Referring to FIG. 10-12, in a further embodiment, scalable system 1B comprises sensor 60, e.g., a temperature or pressure sensor or the like or a combination thereof, which are affixed to a periphery of an outer diameter of fluid flow tubular 900a,900b. Sensors 60 may comprise strain gauges and thermocouples or the like or a combination thereof. By employing well known heat transfer or solid mechanics equations to the sensor's measurements, the internal temperature or pressure could be estimated with a fair amount of accuracy. Temperature may be a more feasible choice than pressure for this embodiment.

In a further embodiment, scalable system 1 may comprise a fiber optic cable wrapped around outer diameter of fluid flow tubular 900a,900b and used as a sensor. By way of example and not limitation, with fiber optics Bragg gradings can be used to detect temperature and pressure. The temperature and pressure measurements could be combined with heat transfer or solid mechanics equations to estimate the internal pressure and temperature of fluid flow tubular 900a,900b.

In embodiments where sensor 210 comprises a capacitor sensor, system 1 typically further comprises electric field source 250 disposed at least partially within fluid flow tubular 900a,900b and the capacitor sensor is configured to capacitively detect an electric field generated by electric field source 250. electric field source 250 may be configured to supply both power and data communication.

In embodiments, scalable system 1D comprises a predetermined set of mini-pigs 70, each mini-pig 70 typically comprising sensor 71 and memory 72, where each mini-pig 70 is configured to be small enough to be introduced into fluid flow tubular 900a,900b without impeding fluid flow within fluid flow tubular 900 when mini-pig 70 is added to the fluid flow. In this embodiment, mini-pig collector 74 is typically disposed at an exit of fluid flow from fluid flow tubular 900a,900b. Sensor 71 collects pressure or temperature data as mini-pig 70 traverses within fluid flow tubular 900 and allows retrieval of collected data when min-pig 70 is retrieved at a predetermined point in fluid flow tubular 900, e.g., at the end of fluid flow tubular 900.

In the operation of exemplary methods, referring back to FIG. 2, flow information of fluid within fluid flow tubular 900 may be substantially continuously telemetered by using system 1 as described herein by disposing spool piece 10 intermediate two fluid flow tubulars 900a,900b; providing fluid flow through two fluid flow tubulars 900a,900b and, if present, spool piece 10; sensing a predetermined set of data regarding the fluid flow using inside sensor 210,211; transmitting the sensed data to outside module 30 from inside module antenna 209 to outside data antenna 311; continuously receiving the transmitted data by outside data processor 320; and providing the sensed data to remote receiver 2.

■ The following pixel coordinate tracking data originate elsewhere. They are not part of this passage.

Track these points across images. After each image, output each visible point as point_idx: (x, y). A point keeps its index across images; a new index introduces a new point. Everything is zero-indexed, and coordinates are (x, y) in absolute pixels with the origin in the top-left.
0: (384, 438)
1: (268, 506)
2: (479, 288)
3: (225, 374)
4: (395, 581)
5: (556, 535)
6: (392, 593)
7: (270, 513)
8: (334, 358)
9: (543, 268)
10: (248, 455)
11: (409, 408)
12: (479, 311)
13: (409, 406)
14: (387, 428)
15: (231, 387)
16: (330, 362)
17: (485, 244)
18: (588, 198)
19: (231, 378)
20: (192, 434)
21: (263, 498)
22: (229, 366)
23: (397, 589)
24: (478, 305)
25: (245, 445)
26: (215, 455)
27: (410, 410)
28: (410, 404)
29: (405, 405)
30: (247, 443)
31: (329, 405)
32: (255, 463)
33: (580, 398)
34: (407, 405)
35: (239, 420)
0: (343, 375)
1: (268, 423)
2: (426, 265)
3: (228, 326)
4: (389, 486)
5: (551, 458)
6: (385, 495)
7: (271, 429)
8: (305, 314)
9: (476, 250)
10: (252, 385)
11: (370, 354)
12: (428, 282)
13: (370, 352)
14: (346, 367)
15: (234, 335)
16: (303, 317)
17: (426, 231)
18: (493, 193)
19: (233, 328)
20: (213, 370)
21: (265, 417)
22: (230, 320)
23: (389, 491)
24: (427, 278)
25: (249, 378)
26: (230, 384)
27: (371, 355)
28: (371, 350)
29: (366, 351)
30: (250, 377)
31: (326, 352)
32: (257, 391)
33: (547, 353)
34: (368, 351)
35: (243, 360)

In embodiments where inner module 20 comprises an acoustic wheatstone as described herein, the response comprises data indicative of a predetermined internal flow parameter such as pressure or temperature and the signal comprises an acoustic or ultrasonic pressure wave.

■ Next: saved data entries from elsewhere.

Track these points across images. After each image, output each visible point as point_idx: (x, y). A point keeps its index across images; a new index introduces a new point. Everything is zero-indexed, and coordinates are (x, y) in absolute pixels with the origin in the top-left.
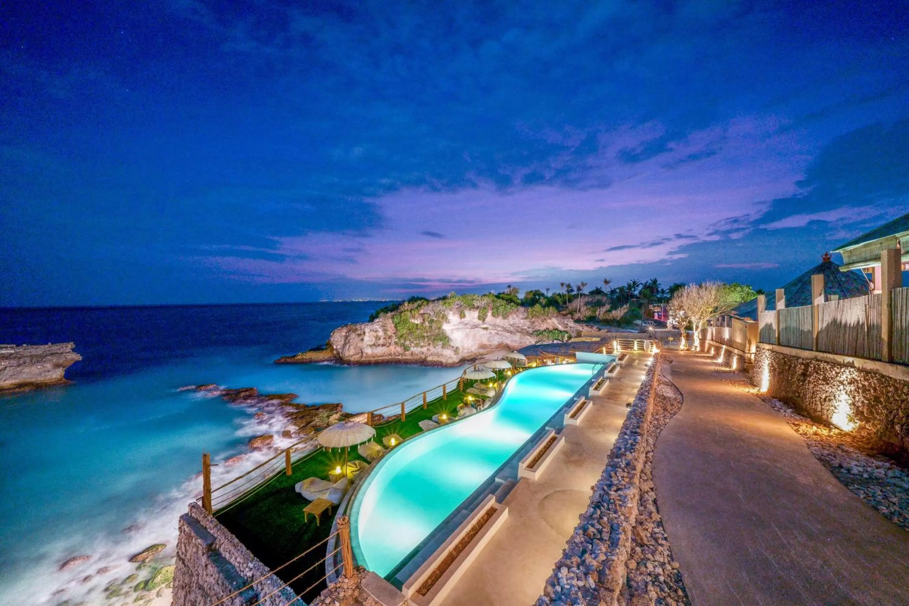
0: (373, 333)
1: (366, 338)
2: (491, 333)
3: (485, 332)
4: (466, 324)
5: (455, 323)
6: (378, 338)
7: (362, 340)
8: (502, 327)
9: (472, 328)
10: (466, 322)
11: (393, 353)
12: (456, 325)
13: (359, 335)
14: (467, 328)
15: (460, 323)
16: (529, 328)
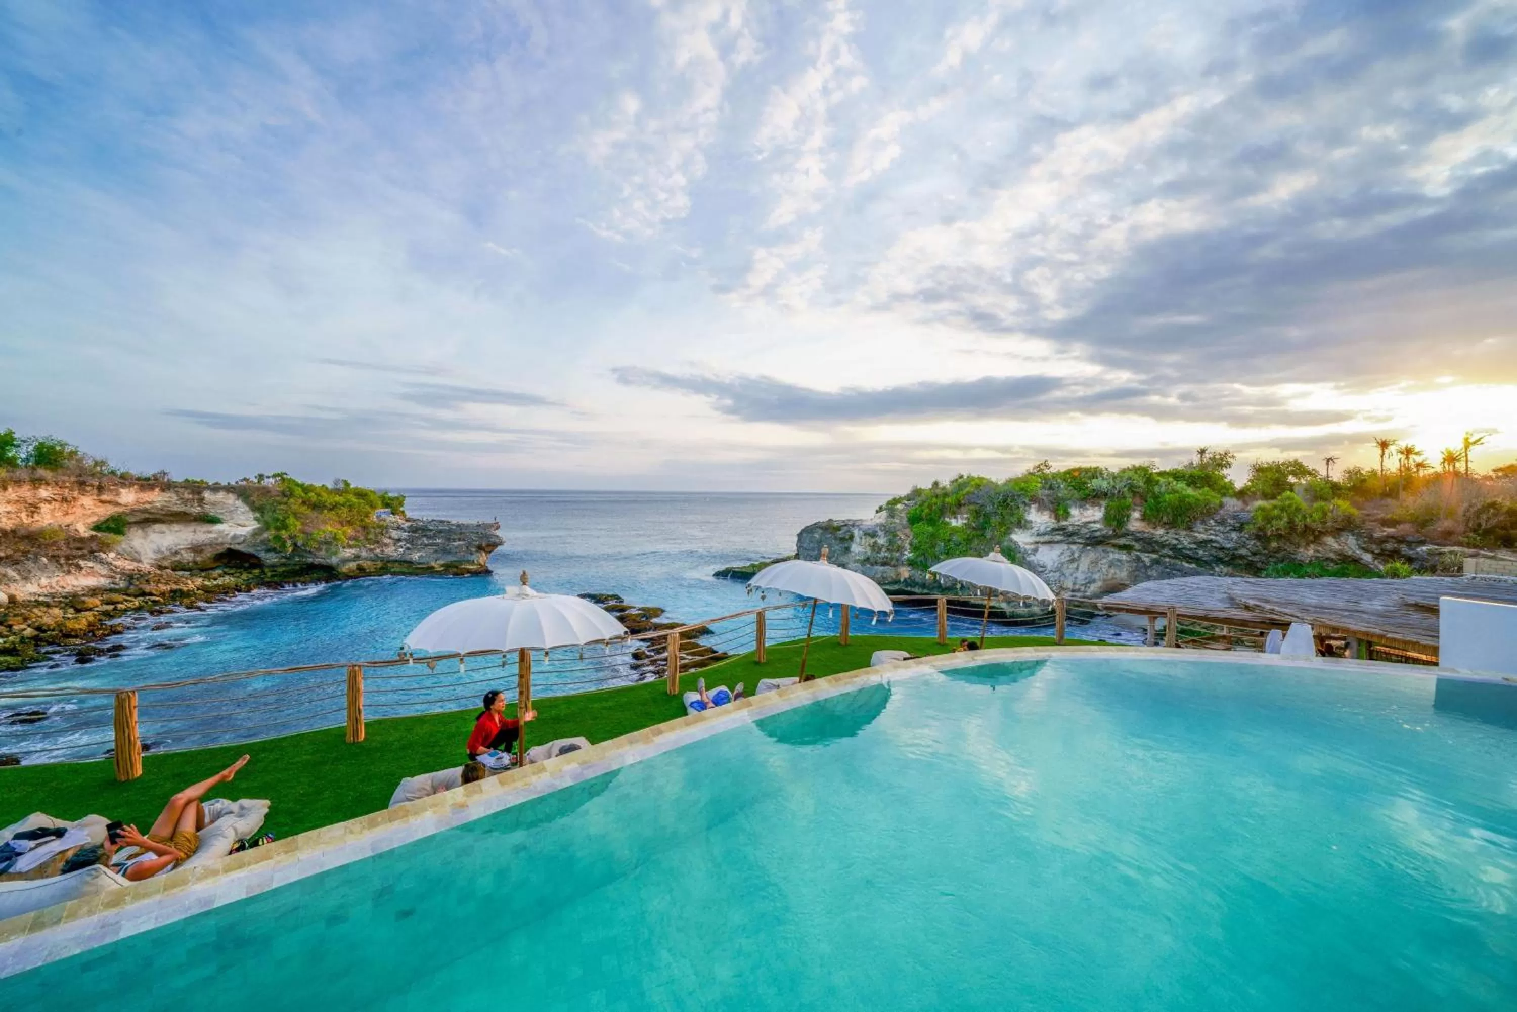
0: (868, 538)
1: (855, 548)
2: (1138, 559)
3: (1124, 556)
4: (1071, 535)
5: (1042, 529)
6: (875, 547)
7: (847, 550)
8: (1174, 548)
9: (1087, 545)
10: (1070, 529)
11: (902, 580)
12: (1044, 534)
13: (843, 540)
14: (1075, 543)
15: (1054, 530)
16: (1254, 554)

Where inner module 20 comprises a magnetic wheatstone as described above, the response typically comprises data indicative of a predetermined internal flow parameter such as pressure or temperature and the signal comprises a magnetic field.

The foregoing disclosure and description of the inventions are illustrative and explanatory. Various changes in the size, shape, and materials, as well as in the details of the illustrative construction and/or an illustrative method may be made without departing from the spirit of the invention.